What you are asked to do
The result should be the lines from the one holding "Emergency Eye Care" to the final line of the records below, repeated exactly and with no pictures.

Entries supplied
Content starts
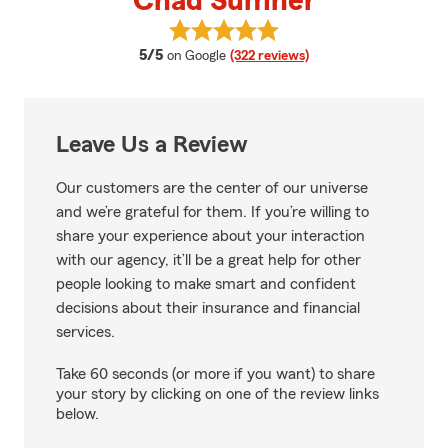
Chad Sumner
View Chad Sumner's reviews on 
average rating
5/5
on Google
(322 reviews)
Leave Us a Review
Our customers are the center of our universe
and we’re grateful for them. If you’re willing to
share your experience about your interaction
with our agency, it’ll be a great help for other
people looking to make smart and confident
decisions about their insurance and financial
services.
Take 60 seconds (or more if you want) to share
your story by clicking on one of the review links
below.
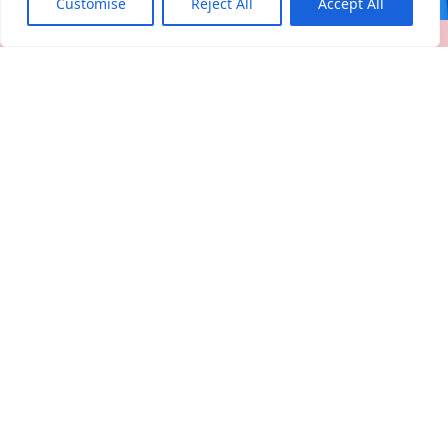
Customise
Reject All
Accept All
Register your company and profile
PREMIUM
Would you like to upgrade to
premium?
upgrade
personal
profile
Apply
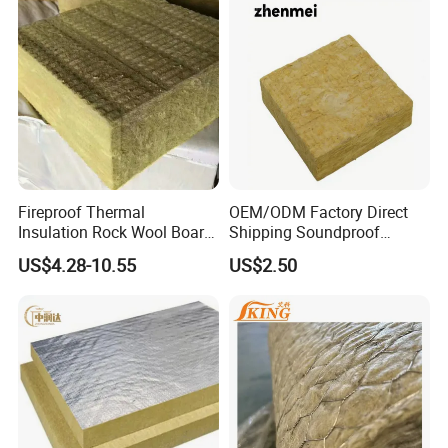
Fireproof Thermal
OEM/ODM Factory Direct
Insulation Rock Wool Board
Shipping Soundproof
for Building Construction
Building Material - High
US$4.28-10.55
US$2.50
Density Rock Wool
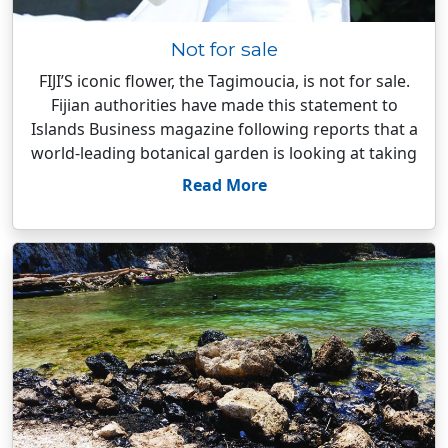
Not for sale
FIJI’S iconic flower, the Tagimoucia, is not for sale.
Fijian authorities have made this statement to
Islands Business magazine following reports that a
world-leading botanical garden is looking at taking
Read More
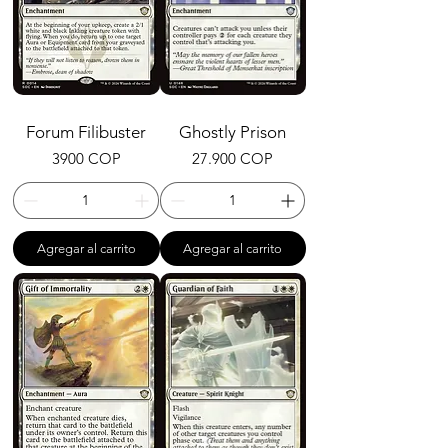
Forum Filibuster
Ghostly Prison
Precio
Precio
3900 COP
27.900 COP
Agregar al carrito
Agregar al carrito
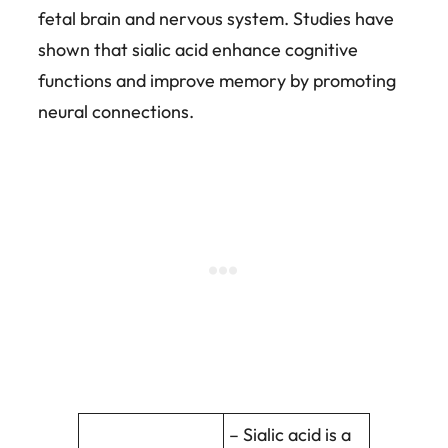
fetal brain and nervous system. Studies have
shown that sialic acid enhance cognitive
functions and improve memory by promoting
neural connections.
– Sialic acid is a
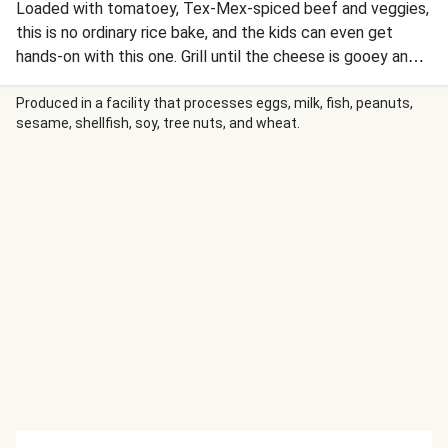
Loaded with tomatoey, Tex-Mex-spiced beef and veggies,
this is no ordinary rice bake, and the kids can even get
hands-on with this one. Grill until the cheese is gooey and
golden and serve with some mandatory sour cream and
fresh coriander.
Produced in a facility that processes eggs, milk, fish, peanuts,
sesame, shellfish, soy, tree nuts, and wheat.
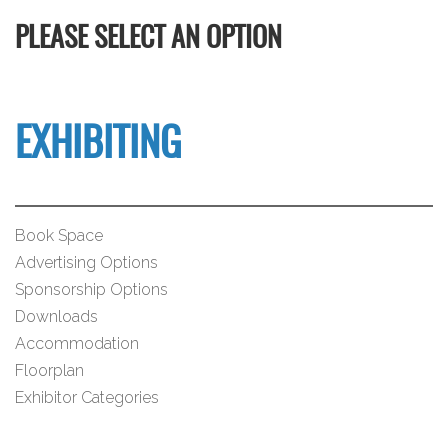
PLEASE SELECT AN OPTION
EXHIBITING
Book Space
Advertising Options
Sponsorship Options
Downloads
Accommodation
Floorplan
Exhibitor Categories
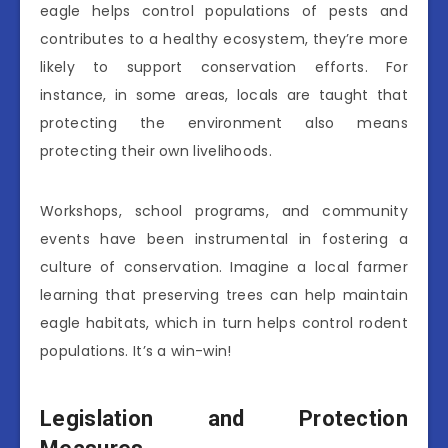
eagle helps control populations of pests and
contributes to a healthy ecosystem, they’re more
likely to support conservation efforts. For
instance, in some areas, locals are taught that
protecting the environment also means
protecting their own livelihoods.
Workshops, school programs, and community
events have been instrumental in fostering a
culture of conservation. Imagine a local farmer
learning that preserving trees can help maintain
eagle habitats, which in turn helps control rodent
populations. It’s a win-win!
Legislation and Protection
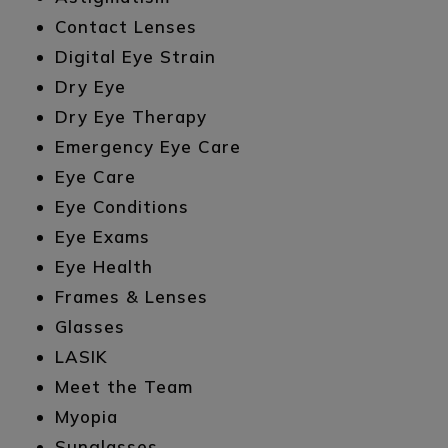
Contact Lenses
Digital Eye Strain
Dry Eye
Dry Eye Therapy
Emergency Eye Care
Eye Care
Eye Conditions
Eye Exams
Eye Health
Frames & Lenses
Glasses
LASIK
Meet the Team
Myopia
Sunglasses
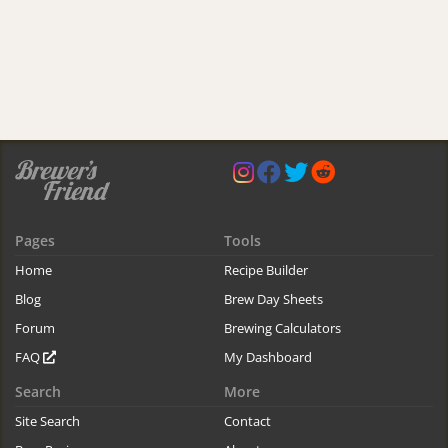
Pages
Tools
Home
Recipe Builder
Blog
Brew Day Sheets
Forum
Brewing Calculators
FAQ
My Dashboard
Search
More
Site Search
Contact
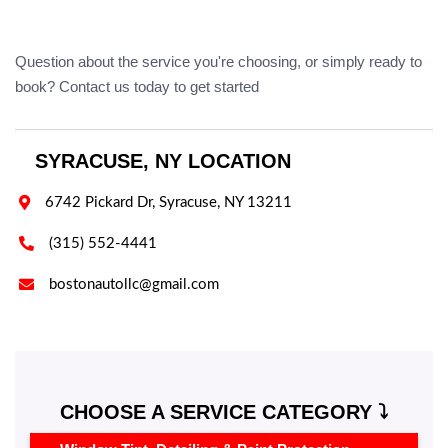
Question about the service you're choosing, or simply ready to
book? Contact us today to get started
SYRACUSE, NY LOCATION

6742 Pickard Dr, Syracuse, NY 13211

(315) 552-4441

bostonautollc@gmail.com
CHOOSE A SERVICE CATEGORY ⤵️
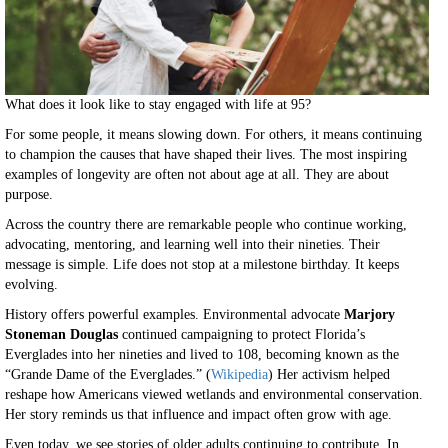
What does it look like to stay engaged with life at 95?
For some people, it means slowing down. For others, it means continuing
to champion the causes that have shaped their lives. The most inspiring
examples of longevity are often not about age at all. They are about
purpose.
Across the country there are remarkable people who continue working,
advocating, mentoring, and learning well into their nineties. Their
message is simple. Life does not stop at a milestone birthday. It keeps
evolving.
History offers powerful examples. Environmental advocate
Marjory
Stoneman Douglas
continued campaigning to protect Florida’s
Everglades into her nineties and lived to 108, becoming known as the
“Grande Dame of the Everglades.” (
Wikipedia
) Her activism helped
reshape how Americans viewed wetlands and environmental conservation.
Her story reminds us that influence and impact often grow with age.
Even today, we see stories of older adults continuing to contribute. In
Content ends
Exercise solution
Emergency Eye Care
Eye Care
Eye Conditions
Eye Exams
Eye Health
Frames & Lenses
Glasses
LASIK
Meet the Team
Myopia
Sunglasses
Pages
Tools
Home
Recipe Builder
Blog
Brew Day Sheets
Forum
Brewing Calculators
FAQ
My Dashboard
Search
More
Site Search
Contact
Question about the service you're choosing, or simply ready to
book? Contact us today to get started
SYRACUSE, NY LOCATION

6742 Pickard Dr, Syracuse, NY 13211

(315) 552-4441

bostonautollc@gmail.com
CHOOSE A SERVICE CATEGORY ⤵️
What does it look like to stay engaged with life at 95?
For some people, it means slowing down. For others, it means continuing
to champion the causes that have shaped their lives. The most inspiring
examples of longevity are often not about age at all. They are about
purpose.
Across the country there are remarkable people who continue working,
advocating, mentoring, and learning well into their nineties. Their
message is simple. Life does not stop at a milestone birthday. It keeps
evolving.
History offers powerful examples. Environmental advocate
Marjory
Stoneman Douglas
continued campaigning to protect Florida’s
Everglades into her nineties and lived to 108, becoming known as the
“Grande Dame of the Everglades.” (
Wikipedia
) Her activism helped
reshape how Americans viewed wetlands and environmental conservation.
Her story reminds us that influence and impact often grow with age.
Even today, we see stories of older adults continuing to contribute. In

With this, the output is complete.